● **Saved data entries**
·····

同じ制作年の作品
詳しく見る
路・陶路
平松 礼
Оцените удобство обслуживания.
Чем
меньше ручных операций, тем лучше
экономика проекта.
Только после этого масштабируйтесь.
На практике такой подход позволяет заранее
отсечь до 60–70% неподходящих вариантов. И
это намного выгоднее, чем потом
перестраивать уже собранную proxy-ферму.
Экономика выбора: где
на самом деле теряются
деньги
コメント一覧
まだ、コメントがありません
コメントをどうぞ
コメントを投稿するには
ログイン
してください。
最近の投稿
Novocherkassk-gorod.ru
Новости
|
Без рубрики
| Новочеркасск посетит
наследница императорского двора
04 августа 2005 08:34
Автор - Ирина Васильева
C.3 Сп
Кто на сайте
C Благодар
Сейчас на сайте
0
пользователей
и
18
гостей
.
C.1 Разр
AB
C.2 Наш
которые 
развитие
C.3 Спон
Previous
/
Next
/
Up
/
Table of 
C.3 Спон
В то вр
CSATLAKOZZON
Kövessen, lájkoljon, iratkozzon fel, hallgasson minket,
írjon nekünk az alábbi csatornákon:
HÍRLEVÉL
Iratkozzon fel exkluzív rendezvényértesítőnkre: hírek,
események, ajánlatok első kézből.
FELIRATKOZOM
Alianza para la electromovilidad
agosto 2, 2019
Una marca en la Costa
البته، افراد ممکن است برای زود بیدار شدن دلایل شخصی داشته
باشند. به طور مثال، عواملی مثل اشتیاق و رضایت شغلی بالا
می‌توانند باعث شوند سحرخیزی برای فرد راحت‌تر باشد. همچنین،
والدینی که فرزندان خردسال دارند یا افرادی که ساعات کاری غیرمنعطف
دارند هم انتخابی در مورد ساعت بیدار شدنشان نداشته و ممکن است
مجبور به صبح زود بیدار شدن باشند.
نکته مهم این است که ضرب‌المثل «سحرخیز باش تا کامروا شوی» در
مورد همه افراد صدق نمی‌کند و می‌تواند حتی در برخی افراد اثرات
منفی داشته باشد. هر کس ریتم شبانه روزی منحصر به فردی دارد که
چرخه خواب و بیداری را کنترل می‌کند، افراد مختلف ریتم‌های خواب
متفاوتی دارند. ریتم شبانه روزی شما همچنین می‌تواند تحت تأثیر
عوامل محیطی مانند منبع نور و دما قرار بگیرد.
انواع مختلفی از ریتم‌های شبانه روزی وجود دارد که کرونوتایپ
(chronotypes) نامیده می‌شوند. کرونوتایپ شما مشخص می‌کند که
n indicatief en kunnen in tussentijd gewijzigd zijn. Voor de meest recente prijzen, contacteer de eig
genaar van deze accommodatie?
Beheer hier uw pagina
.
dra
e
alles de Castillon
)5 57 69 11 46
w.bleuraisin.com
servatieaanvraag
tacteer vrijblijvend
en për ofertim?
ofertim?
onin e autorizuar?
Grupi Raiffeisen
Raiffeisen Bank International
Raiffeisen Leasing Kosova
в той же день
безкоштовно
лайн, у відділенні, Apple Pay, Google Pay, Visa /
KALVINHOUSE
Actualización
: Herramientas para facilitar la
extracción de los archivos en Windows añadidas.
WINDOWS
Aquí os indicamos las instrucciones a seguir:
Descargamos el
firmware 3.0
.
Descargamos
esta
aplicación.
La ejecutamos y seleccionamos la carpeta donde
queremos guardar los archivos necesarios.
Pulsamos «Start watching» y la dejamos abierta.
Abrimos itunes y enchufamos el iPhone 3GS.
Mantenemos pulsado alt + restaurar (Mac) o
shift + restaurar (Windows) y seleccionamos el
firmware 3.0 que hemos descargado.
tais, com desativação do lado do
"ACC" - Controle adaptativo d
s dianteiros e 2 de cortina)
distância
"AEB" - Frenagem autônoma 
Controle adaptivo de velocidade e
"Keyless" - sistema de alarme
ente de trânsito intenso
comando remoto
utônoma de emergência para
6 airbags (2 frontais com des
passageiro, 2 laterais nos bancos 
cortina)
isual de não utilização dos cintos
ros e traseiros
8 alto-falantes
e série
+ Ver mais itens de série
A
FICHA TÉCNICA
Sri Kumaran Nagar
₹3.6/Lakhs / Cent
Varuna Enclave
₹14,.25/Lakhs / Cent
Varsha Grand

·····

● **YOUR INSTRUCTIONS**
Above are the records. Copy the lines beginning at the one that has "agosto 2, 2019" and ending with the one that has "shift + restaurar", unchanged.

● **SOLUTION**
agosto 2, 2019
Una marca en la Costa
البته، افراد ممکن است برای زود بیدار شدن دلایل شخصی داشته
باشند. به طور مثال، عواملی مثل اشتیاق و رضایت شغلی بالا
می‌توانند باعث شوند سحرخیزی برای فرد راحت‌تر باشد. همچنین،
والدینی که فرزندان خردسال دارند یا افرادی که ساعات کاری غیرمنعطف
دارند هم انتخابی در مورد ساعت بیدار شدنشان نداشته و ممکن است
مجبور به صبح زود بیدار شدن باشند.
نکته مهم این است که ضرب‌المثل «سحرخیز باش تا کامروا شوی» در
مورد همه افراد صدق نمی‌کند و می‌تواند حتی در برخی افراد اثرات
منفی داشته باشد. هر کس ریتم شبانه روزی منحصر به فردی دارد که
چرخه خواب و بیداری را کنترل می‌کند، افراد مختلف ریتم‌های خواب
متفاوتی دارند. ریتم شبانه روزی شما همچنین می‌تواند تحت تأثیر
عوامل محیطی مانند منبع نور و دما قرار بگیرد.
انواع مختلفی از ریتم‌های شبانه روزی وجود دارد که کرونوتایپ
(chronotypes) نامیده می‌شوند. کرونوتایپ شما مشخص می‌کند که
n indicatief en kunnen in tussentijd gewijzigd zijn. Voor de meest recente prijzen, contacteer de eig
genaar van deze accommodatie?
Beheer hier uw pagina
.
dra
e
alles de Castillon
)5 57 69 11 46
w.bleuraisin.com
servatieaanvraag
tacteer vrijblijvend
en për ofertim?
ofertim?
onin e autorizuar?
Grupi Raiffeisen
Raiffeisen Bank International
Raiffeisen Leasing Kosova
в той же день
безкоштовно
лайн, у відділенні, Apple Pay, Google Pay, Visa /
KALVINHOUSE
Actualización
: Herramientas para facilitar la
extracción de los archivos en Windows añadidas.
WINDOWS
Aquí os indicamos las instrucciones a seguir:
Descargamos el
firmware 3.0
.
Descargamos
esta
aplicación.
La ejecutamos y seleccionamos la carpeta donde
queremos guardar los archivos necesarios.
Pulsamos «Start watching» y la dejamos abierta.
Abrimos itunes y enchufamos el iPhone 3GS.
Mantenemos pulsado alt + restaurar (Mac) o
shift + restaurar (Windows) y seleccionamos el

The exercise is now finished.